O Presidente turco, Recep Tayyip Erdogan, classificou hoje como “desumanas” e “contrárias ao islão” as sanções impostas a Doha pelos seus vizinhos do Golfo, acrescentando que terá contactos com os líderes de França e do Qatar.

“A medida para isolar um país em todas as áreas (…) é desumana, contrária aos valores do islão”, disse Erdogan, num discurso transmitido pela televisão.

O Qatar é um país contra o qual “a pena de morte foi de alguma forma aprovada”, afirmou, acrescentando que ainda hoje terá uma conversa telefónica por videoconferência com o Presidente francês, Emmanuel Macron, e o emir do Qatar, xeque Tamim ben Hamad Al-Thani.

Pouco antes, o chefe da diplomacia turca, Mevlüt Cavusoglu, tinha afirmado que Erdogan iria discutir “nos próximos dias” a situação do Qatar com o Presidente dos Estados Unidos, Donald Trump.

Desde 05 de junho que o Golfo está mergulhado numa grave crise diplomática que irrompeu quando a Arábia Saudita, os Emirados Árabes Unidos e o Bahrein, países vizinhos do Qatar, mas também o Egito e o Iémen romperam relações diplomáticas com Doha, que acusam de apoiar o terrorismo.

Os três países do Golfo também fecharam as suas fronteiras terrestres e marítimas com o pequeno emirado e impuseram sérias restrições à companhia aérea nacional.

A Turquia mantém ligações estreitas com o Qatar, com o qual tem relações comerciais importantes.

Desde o início da crise que Erdogan se assumiu como o principal defensor de Doha, rejeitando as acusações de apoio ao terrorismo pelo Qatar.

“O Qatar é o país que, com a Turquia, adota a atitude mais firme face ao Daesh (sigla em árabe para o grupo terrorista do Estado Islâmico).
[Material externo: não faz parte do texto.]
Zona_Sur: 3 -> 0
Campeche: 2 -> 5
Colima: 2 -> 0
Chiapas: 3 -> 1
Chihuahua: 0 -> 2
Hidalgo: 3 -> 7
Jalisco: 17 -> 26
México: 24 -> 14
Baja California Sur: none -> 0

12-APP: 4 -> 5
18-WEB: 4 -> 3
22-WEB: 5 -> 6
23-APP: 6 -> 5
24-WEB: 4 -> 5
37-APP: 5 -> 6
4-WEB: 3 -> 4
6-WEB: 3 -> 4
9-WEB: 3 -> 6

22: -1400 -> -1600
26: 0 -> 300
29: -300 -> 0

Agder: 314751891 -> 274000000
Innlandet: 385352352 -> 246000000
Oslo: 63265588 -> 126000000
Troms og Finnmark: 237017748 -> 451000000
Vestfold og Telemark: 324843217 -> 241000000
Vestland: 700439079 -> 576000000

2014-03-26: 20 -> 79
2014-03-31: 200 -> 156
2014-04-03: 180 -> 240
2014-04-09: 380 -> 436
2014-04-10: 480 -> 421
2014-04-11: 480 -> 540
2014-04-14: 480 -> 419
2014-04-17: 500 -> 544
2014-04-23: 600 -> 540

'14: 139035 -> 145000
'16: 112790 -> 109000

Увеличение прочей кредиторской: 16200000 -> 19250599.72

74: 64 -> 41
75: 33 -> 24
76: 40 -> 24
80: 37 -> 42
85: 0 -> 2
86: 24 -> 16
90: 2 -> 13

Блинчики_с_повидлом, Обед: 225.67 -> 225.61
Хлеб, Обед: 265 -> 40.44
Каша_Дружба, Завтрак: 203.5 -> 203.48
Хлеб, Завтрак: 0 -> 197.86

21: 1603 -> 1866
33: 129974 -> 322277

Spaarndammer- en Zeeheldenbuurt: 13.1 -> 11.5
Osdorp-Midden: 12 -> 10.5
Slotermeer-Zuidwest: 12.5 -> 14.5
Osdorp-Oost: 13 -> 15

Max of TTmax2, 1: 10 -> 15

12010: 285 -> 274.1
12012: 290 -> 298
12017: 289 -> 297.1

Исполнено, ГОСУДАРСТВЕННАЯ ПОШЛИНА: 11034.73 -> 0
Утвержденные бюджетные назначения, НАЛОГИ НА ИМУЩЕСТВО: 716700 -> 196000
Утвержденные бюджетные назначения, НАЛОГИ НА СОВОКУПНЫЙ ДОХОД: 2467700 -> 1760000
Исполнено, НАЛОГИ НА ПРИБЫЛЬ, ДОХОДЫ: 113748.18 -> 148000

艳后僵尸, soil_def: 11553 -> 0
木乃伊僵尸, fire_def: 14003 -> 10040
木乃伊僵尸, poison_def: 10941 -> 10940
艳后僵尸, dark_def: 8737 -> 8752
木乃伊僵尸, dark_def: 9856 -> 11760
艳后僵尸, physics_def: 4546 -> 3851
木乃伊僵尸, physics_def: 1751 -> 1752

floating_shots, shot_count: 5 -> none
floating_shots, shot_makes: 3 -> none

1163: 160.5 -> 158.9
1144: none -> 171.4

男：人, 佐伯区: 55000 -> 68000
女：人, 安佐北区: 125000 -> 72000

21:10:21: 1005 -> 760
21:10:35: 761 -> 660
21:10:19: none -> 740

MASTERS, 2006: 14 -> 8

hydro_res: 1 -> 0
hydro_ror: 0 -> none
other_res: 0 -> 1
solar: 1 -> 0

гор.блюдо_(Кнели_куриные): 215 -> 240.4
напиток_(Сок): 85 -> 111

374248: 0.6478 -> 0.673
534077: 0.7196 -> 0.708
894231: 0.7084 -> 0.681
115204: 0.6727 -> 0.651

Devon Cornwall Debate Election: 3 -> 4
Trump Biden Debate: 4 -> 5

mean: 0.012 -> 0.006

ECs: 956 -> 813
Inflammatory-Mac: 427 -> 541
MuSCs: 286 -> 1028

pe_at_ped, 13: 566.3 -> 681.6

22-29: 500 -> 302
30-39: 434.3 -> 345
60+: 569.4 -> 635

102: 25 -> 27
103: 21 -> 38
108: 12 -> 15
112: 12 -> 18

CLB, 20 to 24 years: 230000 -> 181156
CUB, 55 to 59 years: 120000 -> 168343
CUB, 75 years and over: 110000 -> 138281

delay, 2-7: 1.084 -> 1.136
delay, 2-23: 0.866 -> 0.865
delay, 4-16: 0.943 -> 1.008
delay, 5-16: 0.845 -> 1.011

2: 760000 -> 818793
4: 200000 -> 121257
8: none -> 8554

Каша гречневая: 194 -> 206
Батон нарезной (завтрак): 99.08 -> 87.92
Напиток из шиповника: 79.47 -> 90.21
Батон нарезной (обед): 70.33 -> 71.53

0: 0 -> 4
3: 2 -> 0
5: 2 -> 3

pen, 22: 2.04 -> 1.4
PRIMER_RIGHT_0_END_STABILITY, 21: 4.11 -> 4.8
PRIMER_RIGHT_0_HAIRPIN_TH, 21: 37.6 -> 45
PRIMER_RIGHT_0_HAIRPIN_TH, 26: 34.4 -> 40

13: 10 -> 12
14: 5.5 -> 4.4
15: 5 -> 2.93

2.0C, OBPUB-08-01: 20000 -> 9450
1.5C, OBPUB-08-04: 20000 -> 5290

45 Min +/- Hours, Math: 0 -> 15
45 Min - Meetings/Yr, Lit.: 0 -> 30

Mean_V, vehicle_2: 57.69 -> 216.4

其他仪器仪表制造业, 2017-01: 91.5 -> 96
Parem com este jogo de demagogos”, disse Erdogan.

Mas, se por um lado defende o Qatar, por outro Erdogan é cauteloso e evita criticar frontalmente a poderosa monarquia saudita, com a qual a Turquia está a tentar aprofundar as suas relações.

“O rei saudita deve resolver esta questão e mostrar a sua liderança”, disse Erdogan.